The results of comparing SMOTE-D and SMOTE with different classifiers in terms of F-measure are shown in Tables 2 and 3. In both tables, the first column shows the name of the databases, the following columns show the classification results, in terms of F-measure, for decision tree, KNN and SVM classifiers, respectively. In the last row, the average over the 66 datasets for each classifier is shown. The best results of F-measure appear boldfaced. Datasets with (*) are those where the t-test showed statistical significant difference at the 5 % of significance level.

In the results that appear in the Table 2, the proposed method obtains a better performance in 67 % of the datasets using decision trees, in 61 % using KNN, and 73 % using SVM. In average the results show a statistical improvement of 3.14 %, 2.73 % and 4.26 % in terms of F-measure for decision trees, KNN and SVM respectively.
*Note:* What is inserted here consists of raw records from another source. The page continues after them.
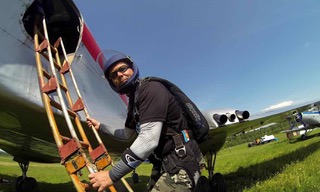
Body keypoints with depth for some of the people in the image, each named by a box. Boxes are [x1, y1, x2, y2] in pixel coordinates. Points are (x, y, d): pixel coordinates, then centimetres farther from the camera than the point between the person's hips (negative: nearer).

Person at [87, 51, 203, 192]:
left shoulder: (151, 89, -16)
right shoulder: (133, 101, 14)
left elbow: (149, 140, -27)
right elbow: (126, 134, 30)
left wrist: (113, 175, -23)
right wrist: (100, 127, 27)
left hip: (180, 164, -9)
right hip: (162, 165, 9)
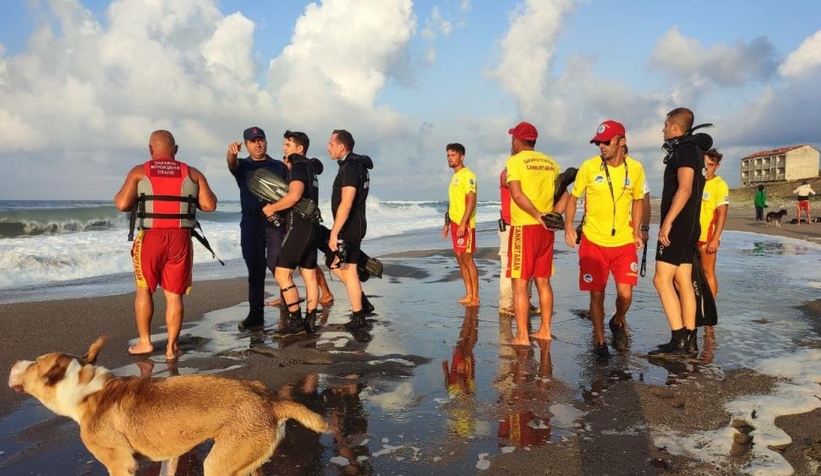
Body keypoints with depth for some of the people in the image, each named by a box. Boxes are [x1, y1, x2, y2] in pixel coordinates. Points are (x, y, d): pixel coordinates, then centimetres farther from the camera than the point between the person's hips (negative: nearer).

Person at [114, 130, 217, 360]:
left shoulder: (139, 172, 4)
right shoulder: (192, 173, 8)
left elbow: (122, 204, -3)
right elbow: (209, 205, 1)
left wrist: (118, 195, 20)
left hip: (150, 237, -1)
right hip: (181, 239, 1)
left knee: (144, 289, 16)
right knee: (174, 295, 7)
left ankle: (144, 341, 17)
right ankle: (171, 347, 10)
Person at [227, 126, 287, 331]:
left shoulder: (279, 166, 14)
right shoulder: (242, 166, 13)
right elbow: (232, 163, -12)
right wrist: (231, 152, -37)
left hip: (276, 223, -1)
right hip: (251, 224, 1)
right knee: (255, 272, 5)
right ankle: (255, 316, 11)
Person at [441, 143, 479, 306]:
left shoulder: (467, 175, -10)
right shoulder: (455, 176, 17)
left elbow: (471, 200, -18)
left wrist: (463, 223, -24)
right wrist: (447, 223, 21)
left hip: (465, 224, -9)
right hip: (455, 223, 9)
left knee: (467, 259, -6)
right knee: (460, 259, 10)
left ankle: (475, 297, 0)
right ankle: (469, 294, 18)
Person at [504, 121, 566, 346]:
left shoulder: (515, 161, -6)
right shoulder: (550, 162, 12)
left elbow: (517, 195, -19)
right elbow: (564, 195, 9)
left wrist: (539, 216, -17)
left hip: (524, 227, -6)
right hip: (546, 229, 6)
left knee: (519, 283, -1)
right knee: (543, 281, 14)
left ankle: (522, 336, -1)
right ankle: (545, 330, 20)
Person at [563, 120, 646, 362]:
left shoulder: (635, 168, -3)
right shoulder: (589, 167, -8)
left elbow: (638, 200, 12)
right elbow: (573, 197, 3)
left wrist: (636, 231, 4)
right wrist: (568, 226, -11)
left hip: (624, 243, 1)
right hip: (593, 242, -1)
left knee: (625, 294, -4)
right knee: (597, 295, 3)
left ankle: (618, 323, 30)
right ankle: (600, 342, 22)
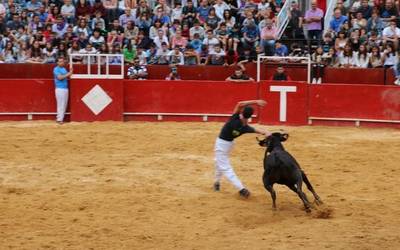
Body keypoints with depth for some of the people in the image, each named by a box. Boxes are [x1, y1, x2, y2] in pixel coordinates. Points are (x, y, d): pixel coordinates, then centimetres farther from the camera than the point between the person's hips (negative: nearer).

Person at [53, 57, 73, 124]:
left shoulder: (64, 69, 17)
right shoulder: (56, 69, -7)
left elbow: (68, 77, 14)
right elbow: (60, 77, -19)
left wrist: (70, 73, -3)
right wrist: (68, 74, -16)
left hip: (65, 88, 8)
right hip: (60, 88, -8)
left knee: (64, 104, 9)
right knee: (60, 104, -8)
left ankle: (61, 117, 15)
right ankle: (59, 119, -6)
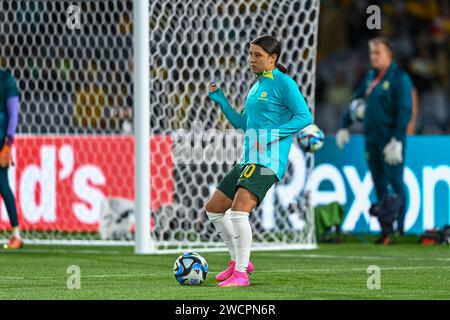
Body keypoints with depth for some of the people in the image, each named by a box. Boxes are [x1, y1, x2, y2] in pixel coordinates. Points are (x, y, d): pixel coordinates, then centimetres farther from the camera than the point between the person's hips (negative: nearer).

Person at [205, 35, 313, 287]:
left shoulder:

Considering only those datasets with an IR greater than 15.8 the results obtained by all the classifiers when SMOTE-D is applied are statistical significant better for all used classifiers, these databases can be seen with the names in bold.
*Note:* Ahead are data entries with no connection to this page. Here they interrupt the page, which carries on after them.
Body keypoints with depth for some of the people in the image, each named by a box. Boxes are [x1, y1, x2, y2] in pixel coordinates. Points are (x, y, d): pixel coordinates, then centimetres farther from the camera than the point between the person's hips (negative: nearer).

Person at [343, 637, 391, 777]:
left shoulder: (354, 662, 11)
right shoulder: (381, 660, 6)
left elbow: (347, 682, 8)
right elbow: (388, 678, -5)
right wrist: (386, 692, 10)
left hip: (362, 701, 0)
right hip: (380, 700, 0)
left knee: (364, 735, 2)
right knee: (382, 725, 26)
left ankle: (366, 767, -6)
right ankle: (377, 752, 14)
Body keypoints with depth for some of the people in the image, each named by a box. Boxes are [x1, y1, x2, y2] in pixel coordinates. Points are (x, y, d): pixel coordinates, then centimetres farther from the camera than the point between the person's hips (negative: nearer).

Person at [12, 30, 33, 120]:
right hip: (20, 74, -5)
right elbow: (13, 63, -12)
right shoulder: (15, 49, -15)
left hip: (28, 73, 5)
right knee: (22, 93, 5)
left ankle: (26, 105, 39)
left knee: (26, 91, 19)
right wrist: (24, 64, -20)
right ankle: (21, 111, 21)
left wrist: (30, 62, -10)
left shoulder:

In the results that appear in the Table 3, the proposed method obtains a better performance in 50 % of the datasets using decision trees, in 46 % using KNN, and 50 % using SVM. In average the results do not show a statistical difference for all classifiers. Considering only those datasets with an IR greater than 10.59 the results obtained by SVM classifier when SMOTE-D is applied are statistical significant better for SVM classifier, these databases can be seen with the names in bold

6 Conclusions

This paper introduces a new oversampling method, SMOTE-D, which is a deterministic version of SMOTE. Comparisons against SMOTE in terms of F-measure using decision trees, KNN and SVM classifiers show that SMOTE-D get better results than SMOTE. These results give evidence that estimating the dispersion of the objects of the minority class (based on the standard deviation of distances) to determine how many objects should be generated around each object in the minority class and how many objects should be created between each object and its nearest neighbors, together with a deterministic and uniform creation of the synthetic objects, allows an oversampling of the minority class such that better results than SMOTE can be obtained.

From our experiments, we can conclude that when a dataset has an imbalance ratio higher than 10.0, then SMOTE-D,using either Euclidean or HVD distance, performs better than SMOTE.

As future work, we are going to extend the proposed method for working with nominal attributes.